▸ Text for analysis
------------------------

Chocolate Salted Caramel Mini Cupcake on a pink surface

I could begin this post by apologizing for my blogging absence and giving you all the reasons that I’ve been on an unplanned hiatus, but after getting a good look at these cupcakes I’m sure you’d rather I get right to the business at hand. Chocolate cupcakes + salted caramel = incredibly good!

Chocolate Salted Caramel Mini Cupcakes feature a dark chocolate cupcake filled with salted caramel and topped with chocolate frosting and a sprinkle of salt.

Salted caramel is one of my favorite discoveries of the last few years. And combined with chocolate? Well, let’s just say it didn’t take a lot of self-convincing to get me to make this recipe from Martha Stewart’s Cupcakes.

Chocolate Salted-Caramel Mini Cupcakes are a must for fans of chocolate and caramel. A sweet and salty favorite!

As much as I love cupcakes, I don’t make them very often. It’s the frosting thing. I have no patience for it. Luckily, I can usually recruit Quinn to take on that task. He was glad to do it in exchange for some of the scooped out cupcake remnants.

The chocolate cupcakes topped off with that dark chocolate frosting would be enough. Add in the salted caramel filling, and these cupcakes are transformed into something fantastic. They are a bit labor-intensive, but trust me when I say that they are worth every minute.

------------------------

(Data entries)
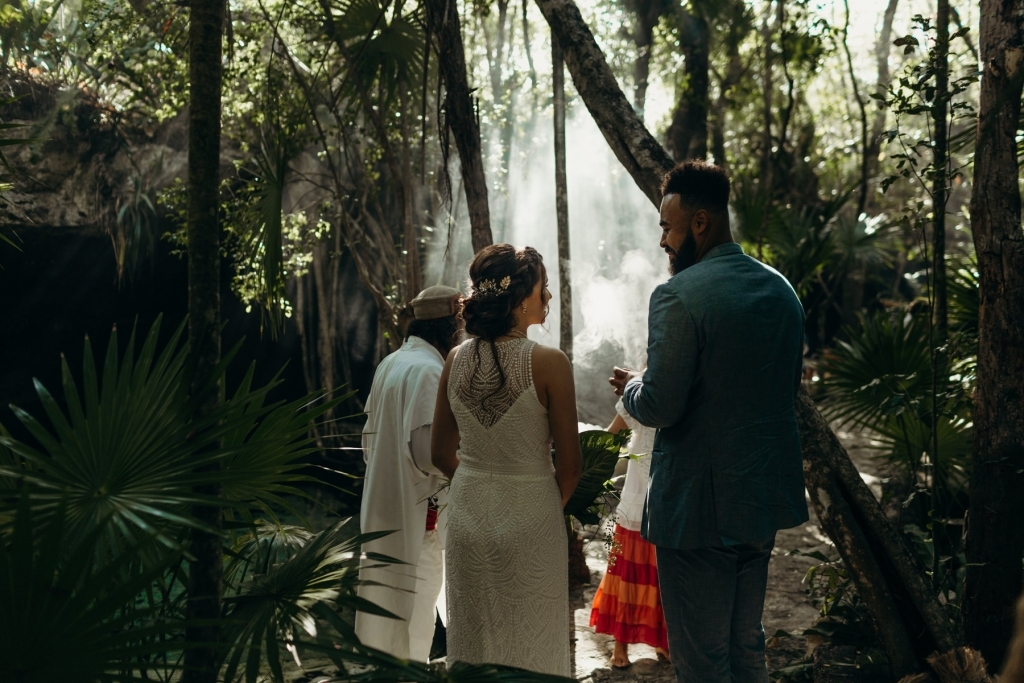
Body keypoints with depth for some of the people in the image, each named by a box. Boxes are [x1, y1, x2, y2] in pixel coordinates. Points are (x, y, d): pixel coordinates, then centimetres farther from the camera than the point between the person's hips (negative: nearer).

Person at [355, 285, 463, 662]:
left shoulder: (389, 364, 10)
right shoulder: (428, 370, -18)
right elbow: (429, 451, -25)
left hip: (381, 508, 9)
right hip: (416, 515, -9)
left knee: (383, 610, 19)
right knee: (412, 621, -1)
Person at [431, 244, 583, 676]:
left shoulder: (457, 359, -3)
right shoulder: (548, 363, -16)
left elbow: (441, 453, 5)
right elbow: (569, 464, -11)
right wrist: (551, 505, 8)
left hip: (468, 515, 5)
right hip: (530, 521, -4)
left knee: (475, 640, 17)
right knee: (530, 648, 10)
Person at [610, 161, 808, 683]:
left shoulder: (678, 298, -18)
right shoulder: (780, 290, 8)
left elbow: (659, 408, -22)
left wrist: (631, 388, 0)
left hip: (700, 508, -8)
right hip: (764, 499, 8)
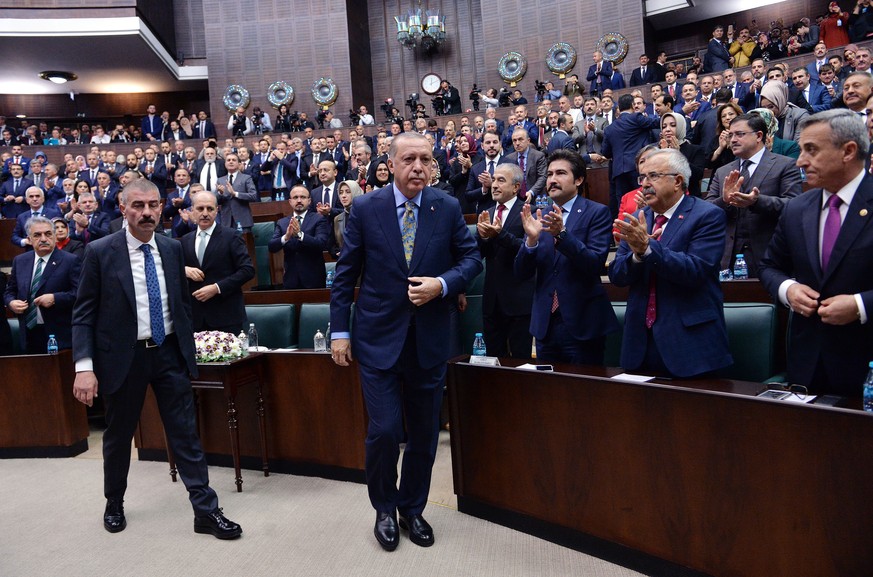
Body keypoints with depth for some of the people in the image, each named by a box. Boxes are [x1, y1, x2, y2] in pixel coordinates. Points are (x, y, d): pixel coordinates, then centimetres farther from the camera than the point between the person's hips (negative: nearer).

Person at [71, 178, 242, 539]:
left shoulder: (173, 249, 4)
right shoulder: (100, 253, -7)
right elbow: (83, 315, -6)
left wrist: (188, 348, 10)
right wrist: (84, 366, -15)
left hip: (169, 352, 2)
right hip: (123, 357, -2)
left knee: (186, 434, 3)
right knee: (118, 436, 15)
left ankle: (206, 511, 9)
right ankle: (114, 504, 38)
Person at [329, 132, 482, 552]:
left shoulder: (448, 208, 0)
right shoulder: (365, 208, -3)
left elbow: (471, 258, 5)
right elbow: (345, 274, 0)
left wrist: (442, 284, -15)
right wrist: (340, 331, -2)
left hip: (429, 339, 2)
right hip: (379, 337, -2)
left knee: (424, 433, 12)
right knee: (384, 431, -3)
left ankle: (412, 509, 34)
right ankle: (384, 509, 25)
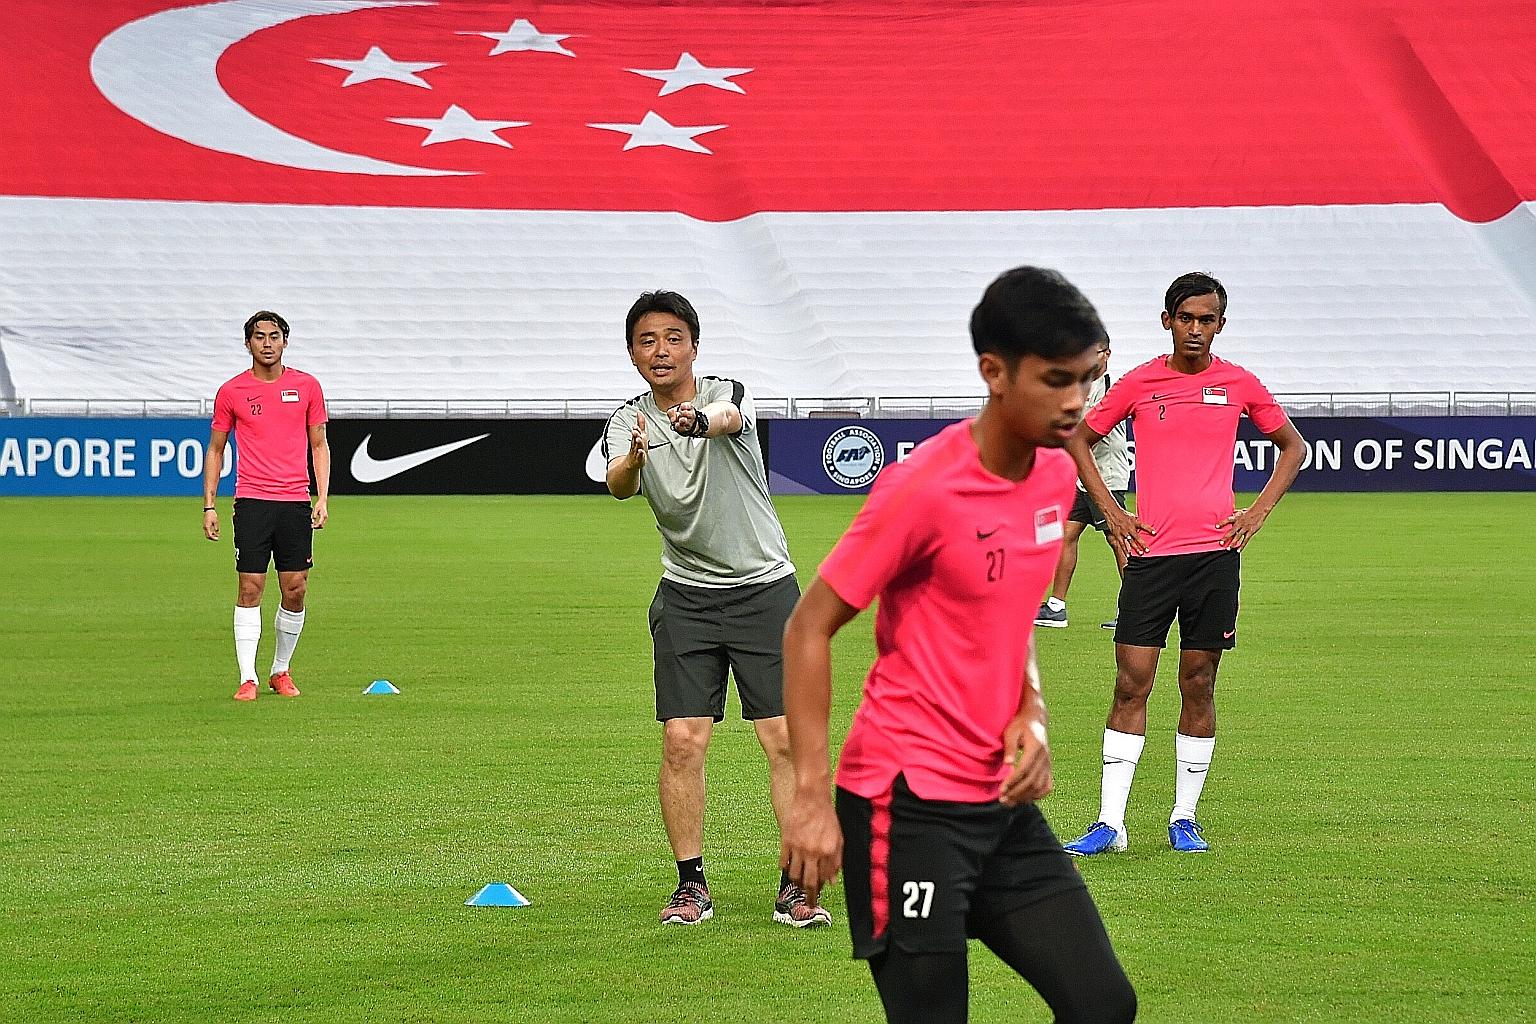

------------------------

▸ Prompt A
Answer these questions about the cupcake post:
(i) Whose book is the recipe taken from?
(ii) Who usually takes on the frosting?
(iii) What does that person get in exchange for doing the frosting?
▸ Prompt B
List every component of the cupcake named in the cupcake post's sentence that begins "Chocolate Salted Caramel Mini Cupcakes feature".
▸ Prompt C
Repeat the passage of the cupcake post from "Salted caramel is" up to and including "Martha Stewart’s Cupcakes.".

▸ Exercise solution A
(i) Martha Stewart's (from Martha Stewart's Cupcakes)
(ii) Quinn
(iii) Some of the scooped out cupcake remnants

▸ Exercise solution B
- Dark chocolate cupcake
- Salted caramel filling
- Chocolate frosting
- A sprinkle of salt

▸ Exercise solution C
Salted caramel is one of my favorite discoveries of the last few years. And combined with chocolate? Well, let’s just say it didn’t take a lot of self-convincing to get me to make this recipe from Martha Stewart’s Cupcakes.